自動車販売は引き続き低水準、コロナ濃厚接触による事業閉鎖も、米シカゴ連銀ベージュブック

(米国)

シカゴ発

2021年12月07日

米国連邦準備制度理事会(FRB)が12月1日に公表した地区連銀経済報告(ベージュブック)外部サイトへ、新しいウィンドウで開きます(注1)の中で、米国中西部の一部地域(注2)を管轄するシカゴ連銀は、10月から11月初旬にかけての同地域における経済活動について、緩やかに(moderately)向上したものの、労働力や資材の供給不足、新型コロナウイルスの拡大が、引き続き景気拡大の足かせになっていると報告した。

同地域の経済活動を分野ごとにみると、雇用に関しては、緩やかなペースで(at a moderate pace)増加した。熟練、非熟練を問わず、労働者を見つけるのが困難な状況が続いており、要因として育児や健康上の安全性への懸念などが挙げられたほか、ワクチン接種を避けるために仕事を辞めた者もいるとの報告もみられた。また、新型コロナウイルス濃厚接触により労働者が隔離され、事業を閉鎖したとの報告もあった。

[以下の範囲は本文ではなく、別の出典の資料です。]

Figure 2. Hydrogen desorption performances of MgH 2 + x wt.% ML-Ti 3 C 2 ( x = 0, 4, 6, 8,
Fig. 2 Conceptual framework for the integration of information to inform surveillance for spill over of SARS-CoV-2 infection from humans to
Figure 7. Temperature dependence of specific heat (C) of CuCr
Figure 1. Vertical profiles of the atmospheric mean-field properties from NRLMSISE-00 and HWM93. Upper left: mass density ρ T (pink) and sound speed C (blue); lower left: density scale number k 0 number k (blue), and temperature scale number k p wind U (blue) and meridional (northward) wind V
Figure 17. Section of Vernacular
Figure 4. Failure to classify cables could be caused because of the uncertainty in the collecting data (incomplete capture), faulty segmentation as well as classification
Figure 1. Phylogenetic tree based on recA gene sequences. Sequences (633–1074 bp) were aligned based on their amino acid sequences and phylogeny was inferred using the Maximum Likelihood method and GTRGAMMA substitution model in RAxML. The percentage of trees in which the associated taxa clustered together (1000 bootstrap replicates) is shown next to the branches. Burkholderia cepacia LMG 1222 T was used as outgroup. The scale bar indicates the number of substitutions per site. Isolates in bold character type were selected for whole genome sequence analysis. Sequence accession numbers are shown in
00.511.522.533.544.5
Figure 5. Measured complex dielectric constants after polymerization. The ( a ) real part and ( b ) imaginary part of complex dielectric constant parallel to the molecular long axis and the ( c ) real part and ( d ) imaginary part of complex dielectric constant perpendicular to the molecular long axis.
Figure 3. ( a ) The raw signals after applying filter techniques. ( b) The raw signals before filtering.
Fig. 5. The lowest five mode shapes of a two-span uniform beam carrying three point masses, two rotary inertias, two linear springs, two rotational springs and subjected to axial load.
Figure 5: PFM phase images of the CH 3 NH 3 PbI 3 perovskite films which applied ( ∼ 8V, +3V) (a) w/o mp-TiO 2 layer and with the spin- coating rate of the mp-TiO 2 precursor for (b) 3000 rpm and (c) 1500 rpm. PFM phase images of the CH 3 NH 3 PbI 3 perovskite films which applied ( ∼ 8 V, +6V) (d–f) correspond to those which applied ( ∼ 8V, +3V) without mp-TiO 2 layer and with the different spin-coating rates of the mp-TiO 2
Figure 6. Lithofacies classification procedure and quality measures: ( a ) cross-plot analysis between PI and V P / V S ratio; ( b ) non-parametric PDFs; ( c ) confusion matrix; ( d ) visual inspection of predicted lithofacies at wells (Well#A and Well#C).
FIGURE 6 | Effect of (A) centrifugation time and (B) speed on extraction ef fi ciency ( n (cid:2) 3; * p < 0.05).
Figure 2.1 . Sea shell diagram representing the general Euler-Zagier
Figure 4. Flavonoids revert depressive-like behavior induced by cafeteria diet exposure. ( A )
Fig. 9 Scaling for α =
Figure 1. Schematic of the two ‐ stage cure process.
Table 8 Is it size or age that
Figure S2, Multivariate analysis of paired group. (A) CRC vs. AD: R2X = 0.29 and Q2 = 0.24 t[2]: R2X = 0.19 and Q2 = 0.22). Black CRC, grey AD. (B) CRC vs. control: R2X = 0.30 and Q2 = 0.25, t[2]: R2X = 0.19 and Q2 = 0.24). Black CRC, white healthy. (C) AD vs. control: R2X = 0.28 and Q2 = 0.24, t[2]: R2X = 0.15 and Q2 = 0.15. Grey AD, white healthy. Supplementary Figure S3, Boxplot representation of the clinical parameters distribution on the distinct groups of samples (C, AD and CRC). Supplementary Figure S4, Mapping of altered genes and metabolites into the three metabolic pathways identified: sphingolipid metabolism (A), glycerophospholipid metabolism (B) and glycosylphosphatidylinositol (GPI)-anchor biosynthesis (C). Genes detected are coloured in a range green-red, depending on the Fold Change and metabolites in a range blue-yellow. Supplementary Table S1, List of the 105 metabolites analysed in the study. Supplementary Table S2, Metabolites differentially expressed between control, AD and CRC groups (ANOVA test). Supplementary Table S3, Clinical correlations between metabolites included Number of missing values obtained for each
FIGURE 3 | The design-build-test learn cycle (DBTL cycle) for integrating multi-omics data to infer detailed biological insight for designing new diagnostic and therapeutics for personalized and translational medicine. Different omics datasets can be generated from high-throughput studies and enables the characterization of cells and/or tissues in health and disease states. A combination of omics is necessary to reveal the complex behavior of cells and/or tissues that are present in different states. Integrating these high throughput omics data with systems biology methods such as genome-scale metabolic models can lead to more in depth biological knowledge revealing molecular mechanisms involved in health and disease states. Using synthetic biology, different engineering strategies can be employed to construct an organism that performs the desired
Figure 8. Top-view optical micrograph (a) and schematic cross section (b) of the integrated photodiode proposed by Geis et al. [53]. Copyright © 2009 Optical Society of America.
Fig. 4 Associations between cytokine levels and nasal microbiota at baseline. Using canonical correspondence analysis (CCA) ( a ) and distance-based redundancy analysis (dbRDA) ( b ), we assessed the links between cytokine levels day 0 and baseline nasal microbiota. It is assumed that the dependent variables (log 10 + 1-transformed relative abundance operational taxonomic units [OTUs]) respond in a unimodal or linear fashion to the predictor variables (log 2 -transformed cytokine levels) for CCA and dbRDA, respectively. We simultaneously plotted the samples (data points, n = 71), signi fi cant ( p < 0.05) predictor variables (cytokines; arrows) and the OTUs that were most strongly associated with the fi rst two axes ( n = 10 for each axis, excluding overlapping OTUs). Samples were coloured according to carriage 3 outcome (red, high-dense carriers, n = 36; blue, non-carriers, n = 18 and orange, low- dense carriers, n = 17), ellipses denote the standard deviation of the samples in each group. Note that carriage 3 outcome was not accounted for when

個人消費は、控えめに(modestly)増加した。レジャーおよびホスピタリティ関連の支出は、ホテルを中心に減少し、特にコンベンションの中止の影響を受けた地域では減少した。小型自動車の販売台数は、在庫が極めて少ない状態が続いたため、ほとんど変化がなかった。

企業支出は、緩やかに(moderately)増加した。小売店の在庫はサプライチェーンの問題により多くの分野で低水準にとどまっており、2022年後半まで続くとみられている。製造業では、販売在庫は若干増加したものの依然として逼迫しており、広範な原材料が不足した。

製造業の活動は、控えめに(modestly)増加したが、未完了の受注が多く、労働力や物流の問題により生産増を妨げられているとの報告が多くみられた。自動車生産台数は、マイクロチップなどの部品不足により低水準にとどまった。

農業分野に関しては、トウモロコシと大豆の収穫量が予想を上回ったため、所得見込みが向上した。また、燃料、肥料、種子の価格上昇を懸念し、農家は通常より早く次年度分を購入しているとの報告がみられた。

個々の調査対象項目ごとのポイントは添付資料参照。

(注1)連邦公開市場委員会(FOMC)の開催に先立ち、年8回公表されており、銀行からの報告や、ビジネス関係者などの声を基にまとめたもの。

(注2)アイオワ、イリノイ北部、インディアナ北部、ウィスコンシン南部、ミシガン南部。